Lomba puisi berakhir. Meskipun gue dan Siska nggak meraih gelar juara, tapi setidaknya sekolah gue berhasil masuk lima besar. Ya, kami berdua berhasil meraih juara harapan pertama. Tapi biarpun cuma sekedar juara harapan, gue dan Siska disambut layaknya pahlawan perang sewaktu upacara bendera.
Buat gue gelar juara yang gagal diraih nggak terlalu penting. Yang penting adalah, harapan gue untuk bisa lebih dekat sama Siska semakin nyata. Kita jadi sering makan di kantin bareng, duduk di lapangan bareng, sampe kalo mau pulang pun kita selalu bareng. Tapi cuma sampe gerbang aja, dia gak pernah ngijinin gue buat pulang bareng. Karena dia tau jarak rumah gue sama dia, berjauhan. Itu pun taunya waktu sehabis mengantar dia pulang, gue gak masuk sekolah karena sakit.
Selama masa PDKT, secara diam-diam gue belajar main gitar. Tapi ini beneran gitar, bukan Guitar Hero yang di game itu.
Sebenarnya ini sindiran dari teman-teman sekelas gue. Mereka bilang kalau mau diterima pas nembak itu, harus istimewa. Mainin lagu paling romantis di depan dia, pasti peluang bakalan diterima semakin besar.
Kata-kata mereka terus terngiang di telinga gue, membuat gue jadi semangat dan lebih sering buka-buka internet cuma buat belajar mainin lagu yang menurut gue romantis.
Akhirnya di suatu malam Minggu yang cerah karena bulan terlihat dengan terang, gue datang ke rumah Siska dengan modal nekat.
Karena sebenarnya gue belom jago banget main gitar, tapi tekad gue udah bulat buat mainin lagu More Than Words di depan dia langsung.
Malam itu kebetulan rumahnya lagi sepi. Orang tuanya sedang menghadiri acara ramah tamah dengan manajer baru di tempat kolega ayahnya, yang konon katanya ada menteri juga hadir di acara itu.
Dengan gitar yang gue pinjam dari teman gue semasa kecil sampe sekarang, gue mulai memetik senar sehingga muncul suara-suara merdu musik pembuka lagu More Than Words.

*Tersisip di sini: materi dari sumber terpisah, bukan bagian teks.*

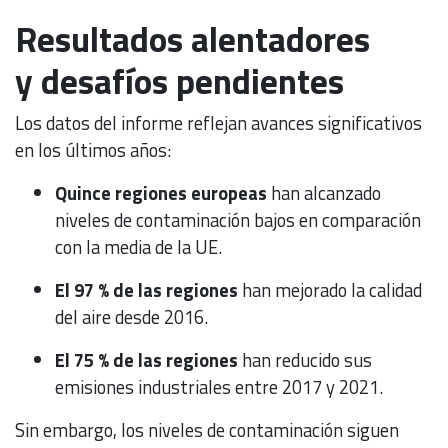
Resultados alentadores
y desafíos pendientes
Los datos del informe reflejan avances significativos
en los últimos años:
Quince regiones europeas
han alcanzado
niveles de contaminación bajos en comparación
con la media de la UE.
El 97 % de las regiones
han mejorado la calidad
del aire desde 2016.
El 75 % de las regiones
han reducido sus
emisiones industriales entre 2017 y 2021.
Sin embargo, los niveles de contaminación siguen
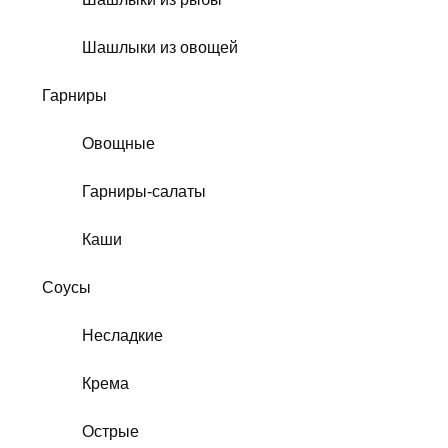
Шашлыки из овощей
Гарниры
Овощные
Гарниры-салаты
Каши
Соусы
Несладкие
Крема
Острые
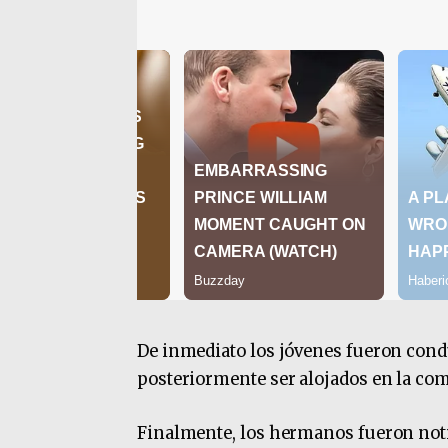
De inmediato los jóvenes fueron condu
posteriormente ser alojados en la com
Finalmente, los hermanos fueron not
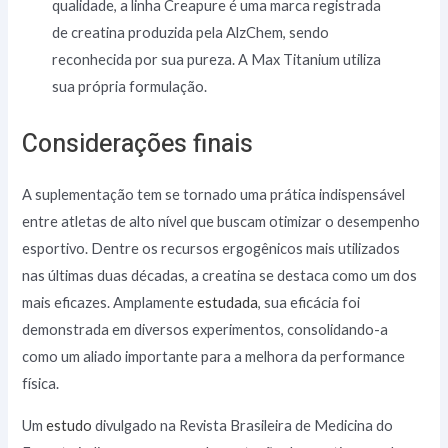
qualidade, a linha Creapure é uma marca registrada
de creatina produzida pela AlzChem, sendo
reconhecida por sua pureza. A Max Titanium utiliza
sua própria formulação.
Considerações finais
A suplementação tem se tornado uma prática indispensável
entre atletas de alto nível que buscam otimizar o desempenho
esportivo. Dentre os recursos ergogênicos mais utilizados
nas últimas duas décadas, a creatina se destaca como um dos
mais eficazes. Amplamente
estudada
, sua eficácia foi
demonstrada em diversos experimentos, consolidando-a
como um aliado importante para a melhora da performance
física.
Um
est
u
do
divulgado na Revista Brasileira de Medicina do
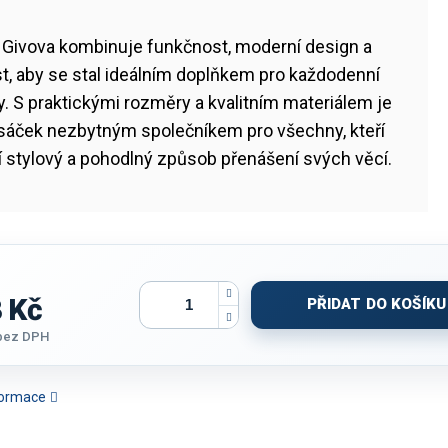
 Givova kombinuje funkčnost, moderní design a
t, aby se stal ideálním doplňkem pro každodenní
ty. S praktickými rozměry a kvalitním materiálem je
 sáček nezbytným společníkem pro všechny, kteří
í stylový a pohodlný způsob přenášení svých věcí.
 Kč
PŘIDAT DO KOŠÍKU
bez DPH
nformace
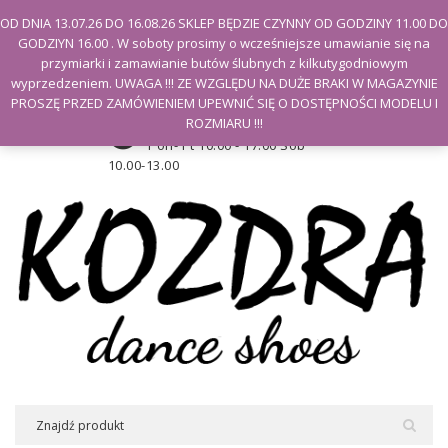
Witamy na stronie Kozdra
OD DNIA 13.07.26 DO 16.08.26 SKLEP BĘDZIE CZYNNY OD GODZINY 11.00 DO
GODZIYN 16.00 . W soboty prosimy o wcześniejsze umawianie się na
Moje konto
przymiarki i zamawianie butów ślubnych z kilkutygodniowym
wyprzedzeniem. UWAGA !!! ZE WZGLĘDU NA DUŻE BRAKI W MAGAZYNIE
PROSZĘ PRZED ZAMÓWIENIEM UPEWNIĆ SIĘ O DOSTĘPNOŚCI MODELU I
Godziny otwarcia sklepu
ROZMIARU !!!
Pon- Pt 10.00 - 17.00 Sob
10.00-13.00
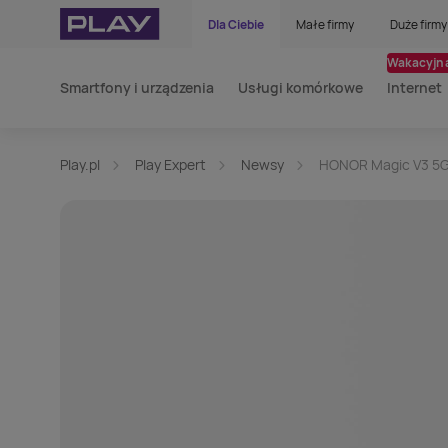
Dla Ciebie
Małe firmy
Duże firmy
Wakacyjna
Smartfony i urządzenia
Usługi komórkowe
Internet
Play.pl
Play Expert
Newsy
HONOR Magic V3 5G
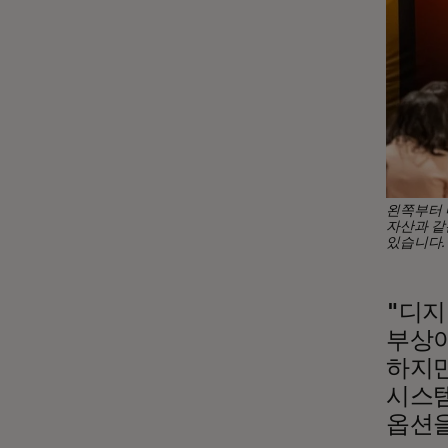
왼쪽부터 
자산과 같
있습니다. (
"디지
부상이
하지만
시스템
옵션을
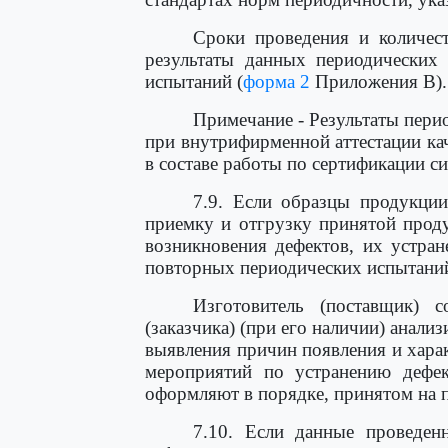
Сроки проведения и количест
результаты данных периодических 
испытаний (
форма 2
Приложения В).
Примечание - Результаты пери
при внутрифирменной аттестации кач
в составе работы по сертификации си
7.9. Если образцы продукции
приемку и отгрузку принятой прод
возникновения дефектов, их устра
повторных периодических испытани
Изготовитель (поставщик) с
(заказчика) (при его наличии) анали
выявления причин появления и харак
мероприятий по устранению дефек
оформляют в порядке, принятом на 
7.10. Если данные проведен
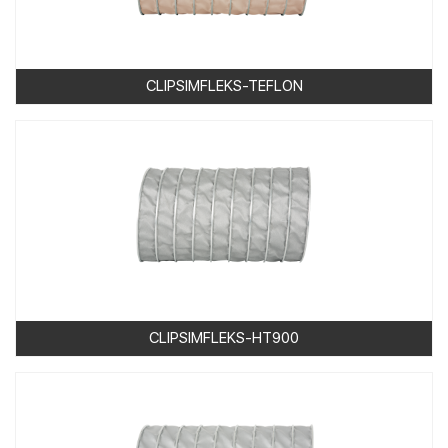
CLIPSIMFLEKS-TEFLON
CLIPSIMFLEKS-HT900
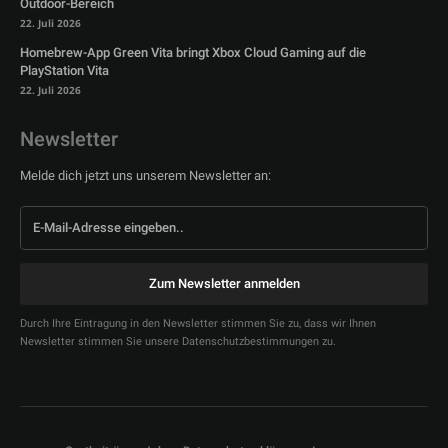
Outdoor-Bereich
22. Juli 2026
Homebrew-App Green Vita bringt Xbox Cloud Gaming auf die
PlayStation Vita
22. Juli 2026
Newsletter
Melde dich jetzt uns unserem Newsletter an:
Zum Newsletter anmelden
Durch Ihre Eintragung in den Newsletter stimmen Sie zu, dass wir Ihnen
Newsletter stimmen Sie unsere Datenschutzbestimmungen zu.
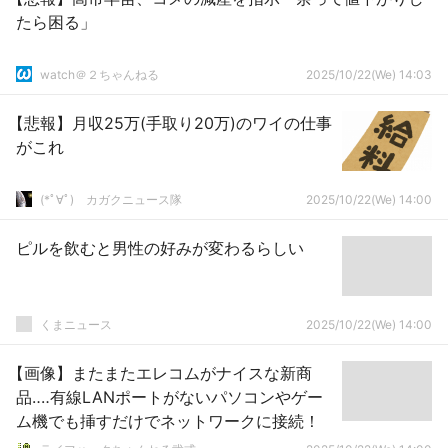
たら困る」
watch＠２ちゃんねる
2025/10/22(We) 14:03
【悲報】月収25万(手取り20万)のワイの仕事
がこれ
(*ﾟ∀ﾟ)ゞカガクニュース隊
2025/10/22(We) 14:00
ピルを飲むと男性の好みが変わるらしい
くまニュース
2025/10/22(We) 14:00
【画像】またまたエレコムがナイスな新商
品‥‥有線LANポートがないパソコンやゲー
ム機でも挿すだけでネットワークに接続！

“Saying I love you, is not the words I want to hear from you…” Waktu lagi asik-asiknya gue nyanyi, tiba-tiba pintu dibuka. Detak jantung gue yang udah sedari tadi berdebar cepat, semakin bertambah cepat. Apalagi ketika gue lihat ada yang keluar dari pintu.
“Maaf, Mas. Dilarang ngamen di sini, atau saya laporkan Pak RT nih!” kata pemilik suara itu. Seorang wanita dengan logat jawa yang kental, usianya kira-kira empat puluh tahunan, yang ternyata itu adalah asisten rumah tangganya Siska.
“Waduh, saya bukan mau ngamen…” Gue berusaha menjelaskan sambil menghentikan alunan suara gitar. “Saya cuma mau nyanyiin lagu buat Siska.”
“Oalaaah, bilang dong kalo nyari non Siska. Sebentar yah mas, saya panggilin dulu non Siskanya.” Kemudian wanita itu masuk ke dalam rumahnya lagi.
Tidak berselang lama, Siska keluar dengan wajah yang lugu. Rambutnya yang panjang sedang dikuncir dua, berbalut kaos tanpa lengan dan juga celana yang sangat pendek.
Melihat Siska berpakaian seperti itu, gue malah jadi gugup dan tidak bisa berkata apa-apa. Boro-boro main gitar, buat ngomong aja susah. Tapi dengan menguatkan hati, iman dan niat. Perlahan gue kumpulin keberanian dalam hati buat memainkan lagu buat Siska.
Tapi bukannya benar, lagunya malah berantakan. Dia pun hanya tertawa kecil, lalu mengajak gue buat masuk ke dalam rumahnya.
“Kamu tuh bisa main gitar nggak sih, Tom?” tembaknya. Pelan sih, tapi kan tetep aja. Dalem.
“Se--Sedikit sih. Soalnya baru belajar, khusus buat kamu.”